### JOB ITEM
What lines of the data hold the string "thanh"? Pull each one out.

Collected data:
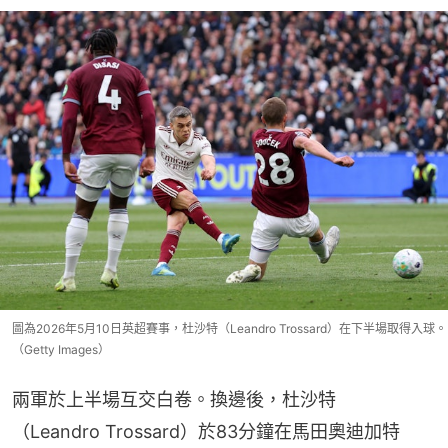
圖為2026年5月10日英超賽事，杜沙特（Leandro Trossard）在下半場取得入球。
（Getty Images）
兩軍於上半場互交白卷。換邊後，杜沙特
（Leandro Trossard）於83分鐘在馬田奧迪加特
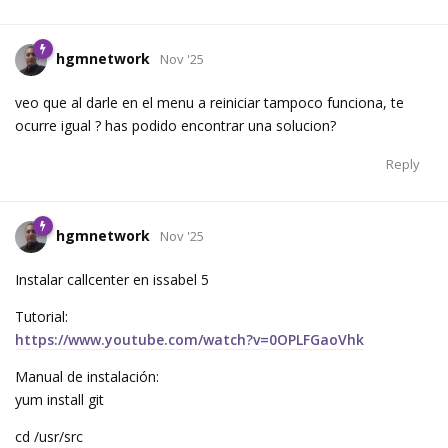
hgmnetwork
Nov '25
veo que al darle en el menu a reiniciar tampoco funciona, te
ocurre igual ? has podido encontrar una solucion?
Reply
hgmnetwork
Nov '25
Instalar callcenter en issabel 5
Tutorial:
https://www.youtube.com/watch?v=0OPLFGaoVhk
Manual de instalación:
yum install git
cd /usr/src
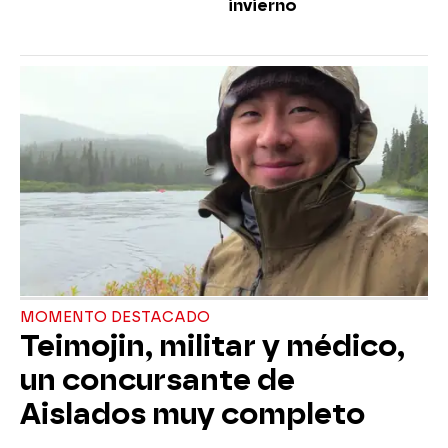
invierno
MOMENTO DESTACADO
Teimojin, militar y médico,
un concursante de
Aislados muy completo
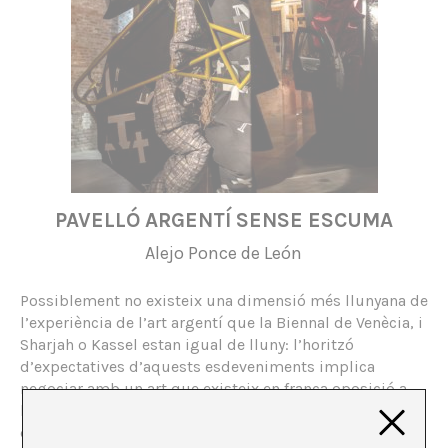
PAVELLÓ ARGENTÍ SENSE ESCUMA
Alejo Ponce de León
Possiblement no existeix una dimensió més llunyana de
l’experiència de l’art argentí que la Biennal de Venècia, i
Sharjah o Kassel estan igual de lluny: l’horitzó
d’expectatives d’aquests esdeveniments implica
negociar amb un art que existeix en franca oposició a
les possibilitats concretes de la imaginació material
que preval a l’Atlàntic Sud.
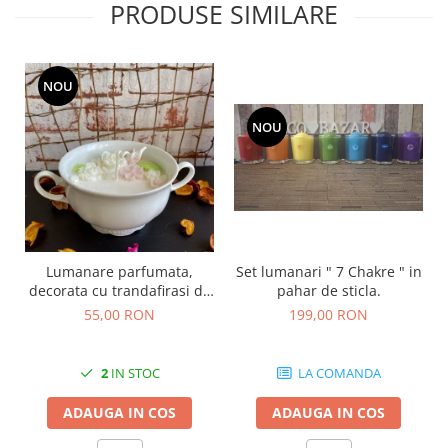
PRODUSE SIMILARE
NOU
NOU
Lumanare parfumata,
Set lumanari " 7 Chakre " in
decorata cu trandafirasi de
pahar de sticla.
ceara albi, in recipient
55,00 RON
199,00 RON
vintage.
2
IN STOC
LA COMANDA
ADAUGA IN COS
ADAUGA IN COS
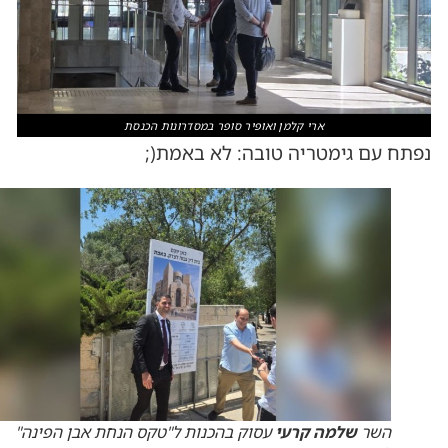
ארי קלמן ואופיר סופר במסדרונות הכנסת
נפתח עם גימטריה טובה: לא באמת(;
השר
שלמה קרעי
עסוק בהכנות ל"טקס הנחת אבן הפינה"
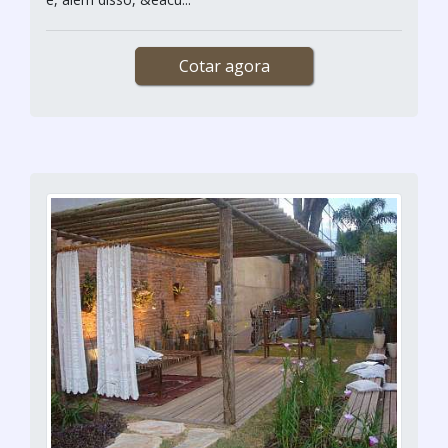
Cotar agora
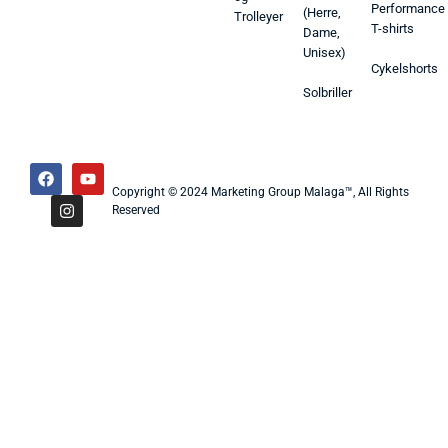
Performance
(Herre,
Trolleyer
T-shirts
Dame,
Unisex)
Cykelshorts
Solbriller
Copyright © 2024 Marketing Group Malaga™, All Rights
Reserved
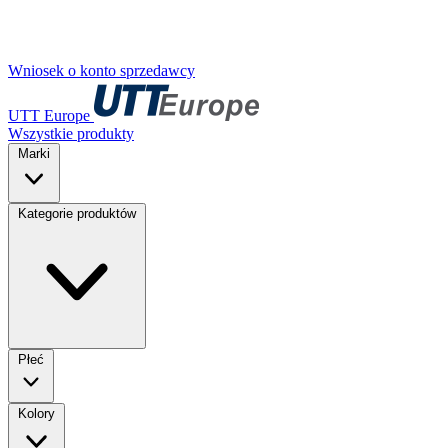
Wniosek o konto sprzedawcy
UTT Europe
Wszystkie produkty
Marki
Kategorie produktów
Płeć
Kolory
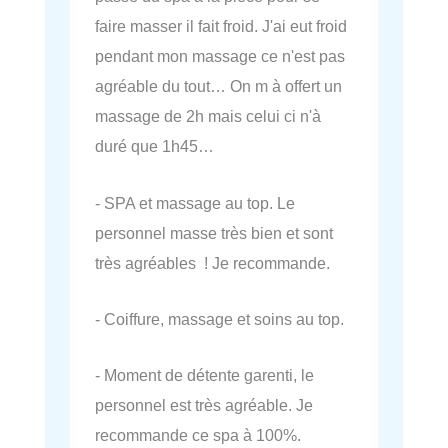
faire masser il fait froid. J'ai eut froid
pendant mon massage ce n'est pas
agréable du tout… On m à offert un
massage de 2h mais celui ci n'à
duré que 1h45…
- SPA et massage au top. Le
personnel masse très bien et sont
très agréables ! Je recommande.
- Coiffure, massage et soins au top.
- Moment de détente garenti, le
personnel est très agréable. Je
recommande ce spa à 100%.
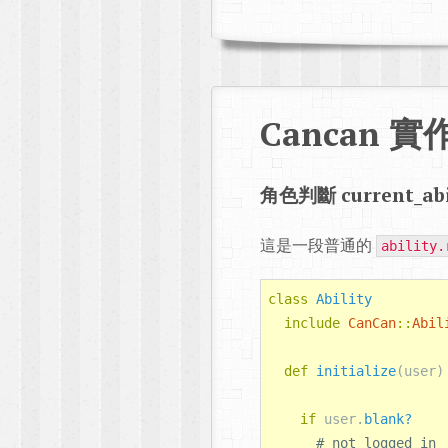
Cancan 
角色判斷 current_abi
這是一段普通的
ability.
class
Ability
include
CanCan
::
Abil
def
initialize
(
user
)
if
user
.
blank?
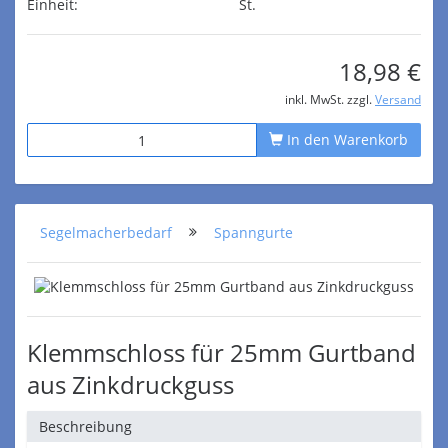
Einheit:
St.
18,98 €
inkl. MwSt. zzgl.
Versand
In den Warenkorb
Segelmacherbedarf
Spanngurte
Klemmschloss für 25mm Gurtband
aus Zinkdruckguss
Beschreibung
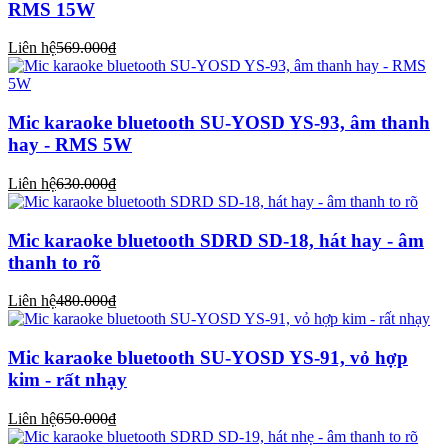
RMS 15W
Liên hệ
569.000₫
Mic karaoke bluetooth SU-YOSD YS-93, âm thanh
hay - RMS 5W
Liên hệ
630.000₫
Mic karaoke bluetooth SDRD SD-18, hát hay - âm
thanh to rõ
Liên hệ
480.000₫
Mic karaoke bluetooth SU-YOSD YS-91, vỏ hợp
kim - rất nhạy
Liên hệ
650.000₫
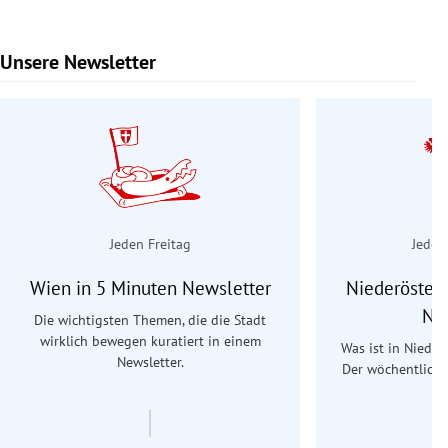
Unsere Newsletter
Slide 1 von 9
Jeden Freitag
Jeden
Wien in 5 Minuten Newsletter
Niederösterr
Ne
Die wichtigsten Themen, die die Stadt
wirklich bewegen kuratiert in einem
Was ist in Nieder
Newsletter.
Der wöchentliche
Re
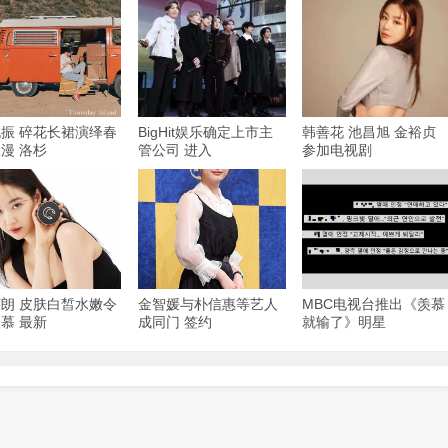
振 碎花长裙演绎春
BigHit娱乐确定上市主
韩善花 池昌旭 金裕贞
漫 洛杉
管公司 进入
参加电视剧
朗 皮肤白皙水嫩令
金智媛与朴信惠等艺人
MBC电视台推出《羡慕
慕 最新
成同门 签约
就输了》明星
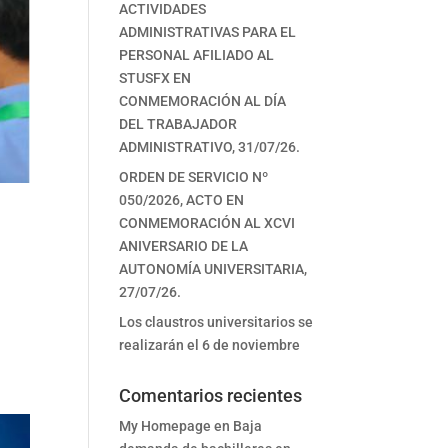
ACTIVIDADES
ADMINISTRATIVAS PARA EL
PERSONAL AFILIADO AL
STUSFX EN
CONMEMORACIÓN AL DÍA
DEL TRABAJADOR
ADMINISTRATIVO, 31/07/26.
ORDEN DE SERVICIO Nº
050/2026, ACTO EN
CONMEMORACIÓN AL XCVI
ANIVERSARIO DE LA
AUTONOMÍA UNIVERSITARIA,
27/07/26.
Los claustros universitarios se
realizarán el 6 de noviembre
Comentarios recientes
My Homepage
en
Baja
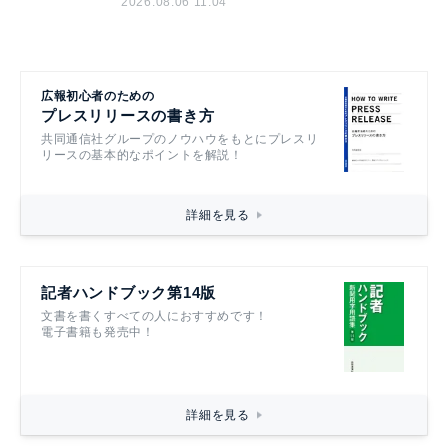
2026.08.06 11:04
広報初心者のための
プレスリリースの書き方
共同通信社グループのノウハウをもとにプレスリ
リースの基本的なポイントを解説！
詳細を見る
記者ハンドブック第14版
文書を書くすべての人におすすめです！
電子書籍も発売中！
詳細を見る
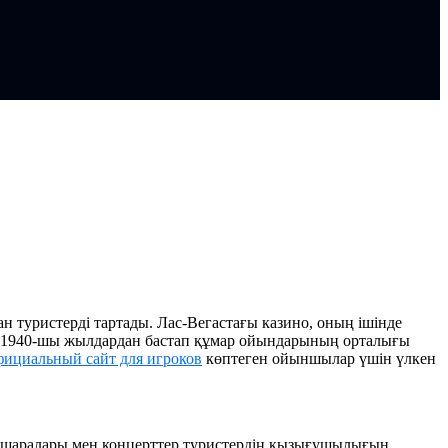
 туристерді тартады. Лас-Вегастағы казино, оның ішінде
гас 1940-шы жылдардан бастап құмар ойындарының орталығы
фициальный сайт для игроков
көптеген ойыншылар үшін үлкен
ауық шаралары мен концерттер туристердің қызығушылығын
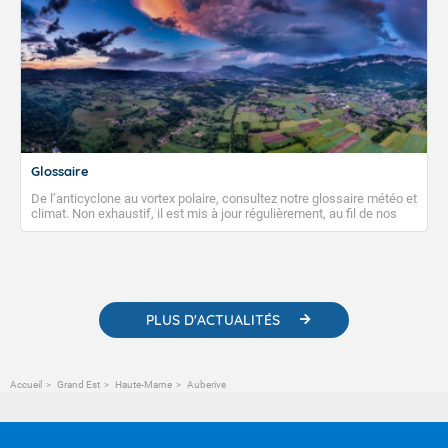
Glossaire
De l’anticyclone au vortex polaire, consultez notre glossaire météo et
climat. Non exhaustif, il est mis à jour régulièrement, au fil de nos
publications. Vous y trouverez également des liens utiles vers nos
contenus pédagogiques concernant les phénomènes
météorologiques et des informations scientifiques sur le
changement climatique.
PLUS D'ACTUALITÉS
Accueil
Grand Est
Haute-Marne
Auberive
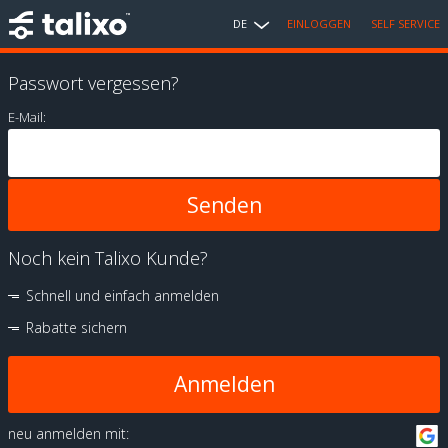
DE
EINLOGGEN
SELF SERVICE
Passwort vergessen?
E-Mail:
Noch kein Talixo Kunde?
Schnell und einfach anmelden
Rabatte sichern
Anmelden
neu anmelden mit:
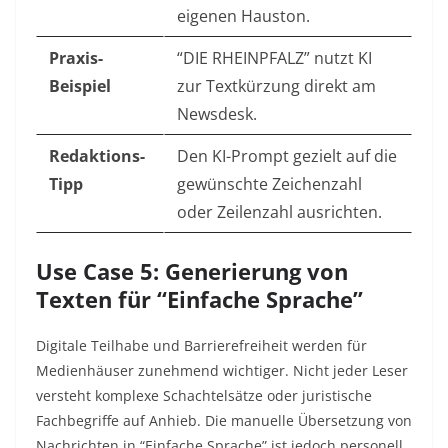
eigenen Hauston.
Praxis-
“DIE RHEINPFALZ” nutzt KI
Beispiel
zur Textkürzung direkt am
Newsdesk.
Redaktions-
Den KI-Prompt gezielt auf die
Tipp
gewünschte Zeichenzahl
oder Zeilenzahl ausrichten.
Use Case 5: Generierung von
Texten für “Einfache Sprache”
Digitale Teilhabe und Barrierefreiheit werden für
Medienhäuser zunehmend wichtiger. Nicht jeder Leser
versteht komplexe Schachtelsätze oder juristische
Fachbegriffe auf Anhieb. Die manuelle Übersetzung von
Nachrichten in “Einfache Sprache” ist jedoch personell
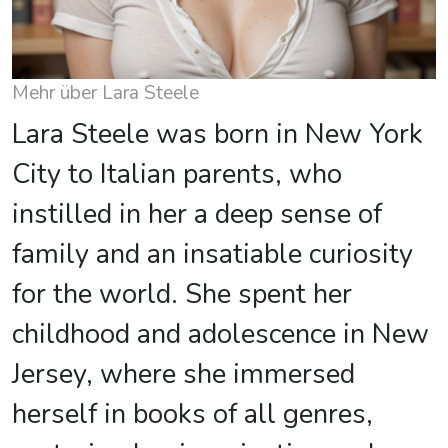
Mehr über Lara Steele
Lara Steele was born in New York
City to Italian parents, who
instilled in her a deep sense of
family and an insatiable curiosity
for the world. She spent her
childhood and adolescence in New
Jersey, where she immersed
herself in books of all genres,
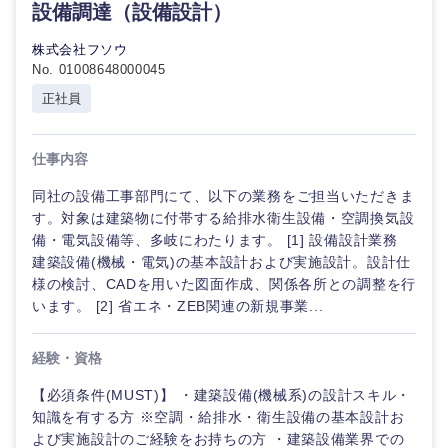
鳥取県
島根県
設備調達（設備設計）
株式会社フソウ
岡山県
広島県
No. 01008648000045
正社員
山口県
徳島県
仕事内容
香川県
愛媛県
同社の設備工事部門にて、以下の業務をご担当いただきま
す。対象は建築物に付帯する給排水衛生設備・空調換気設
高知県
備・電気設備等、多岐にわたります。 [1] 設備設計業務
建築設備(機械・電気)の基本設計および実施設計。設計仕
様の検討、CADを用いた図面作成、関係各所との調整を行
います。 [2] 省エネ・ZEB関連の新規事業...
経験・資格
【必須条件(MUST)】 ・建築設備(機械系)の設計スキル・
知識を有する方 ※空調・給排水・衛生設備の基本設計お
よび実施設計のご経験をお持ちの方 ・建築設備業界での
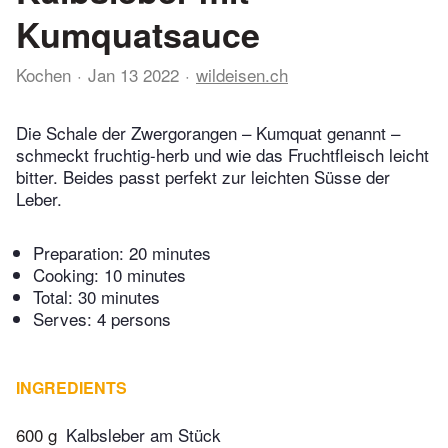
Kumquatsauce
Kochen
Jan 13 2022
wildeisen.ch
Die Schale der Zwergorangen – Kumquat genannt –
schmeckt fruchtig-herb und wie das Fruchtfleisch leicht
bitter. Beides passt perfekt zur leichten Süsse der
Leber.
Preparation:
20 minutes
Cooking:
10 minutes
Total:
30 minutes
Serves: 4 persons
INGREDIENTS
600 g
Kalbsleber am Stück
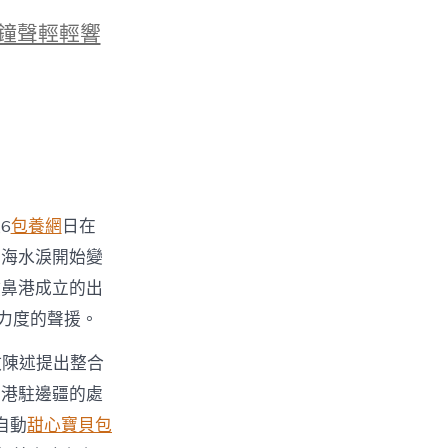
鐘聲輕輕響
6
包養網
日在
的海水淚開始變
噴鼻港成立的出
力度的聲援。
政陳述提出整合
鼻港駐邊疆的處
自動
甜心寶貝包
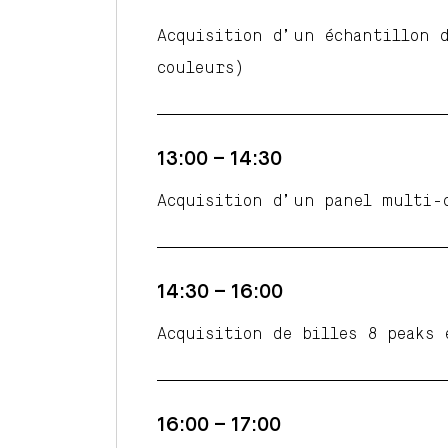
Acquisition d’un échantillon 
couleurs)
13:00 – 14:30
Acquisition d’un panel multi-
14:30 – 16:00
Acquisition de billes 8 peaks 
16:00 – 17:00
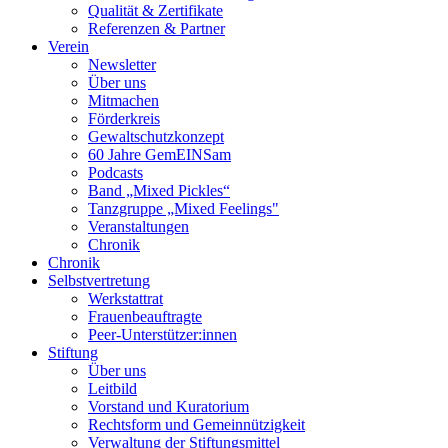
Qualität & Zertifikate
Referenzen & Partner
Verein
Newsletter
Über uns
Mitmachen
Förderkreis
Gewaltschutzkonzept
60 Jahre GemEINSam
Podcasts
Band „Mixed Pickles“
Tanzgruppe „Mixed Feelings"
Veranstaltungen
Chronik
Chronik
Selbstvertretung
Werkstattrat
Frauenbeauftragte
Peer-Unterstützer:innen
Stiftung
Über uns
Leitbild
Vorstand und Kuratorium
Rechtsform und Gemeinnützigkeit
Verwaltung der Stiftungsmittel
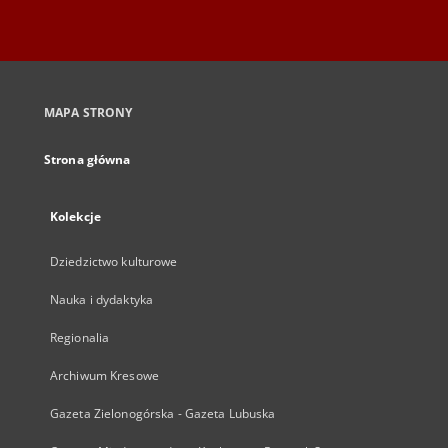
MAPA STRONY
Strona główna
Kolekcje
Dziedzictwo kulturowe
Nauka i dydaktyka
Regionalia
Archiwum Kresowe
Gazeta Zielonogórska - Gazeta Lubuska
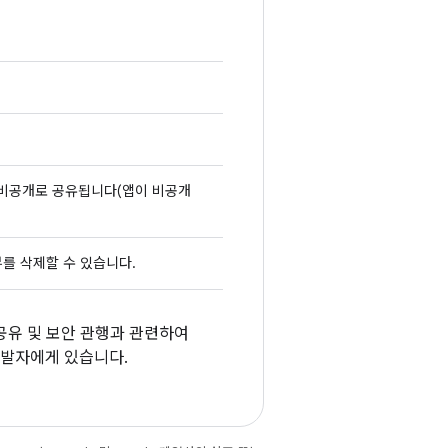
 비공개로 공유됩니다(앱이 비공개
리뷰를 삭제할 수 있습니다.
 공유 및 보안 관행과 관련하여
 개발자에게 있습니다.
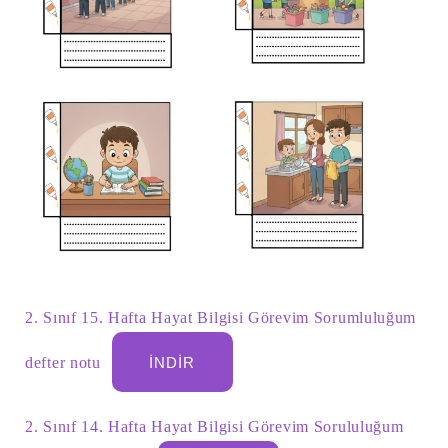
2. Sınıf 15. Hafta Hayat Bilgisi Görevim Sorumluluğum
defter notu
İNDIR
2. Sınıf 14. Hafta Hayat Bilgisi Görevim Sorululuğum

### EXPECTED OUTPUT
Mic karaoke bluetooth SU-YOSD YS-93, âm thanh
thanh to rõ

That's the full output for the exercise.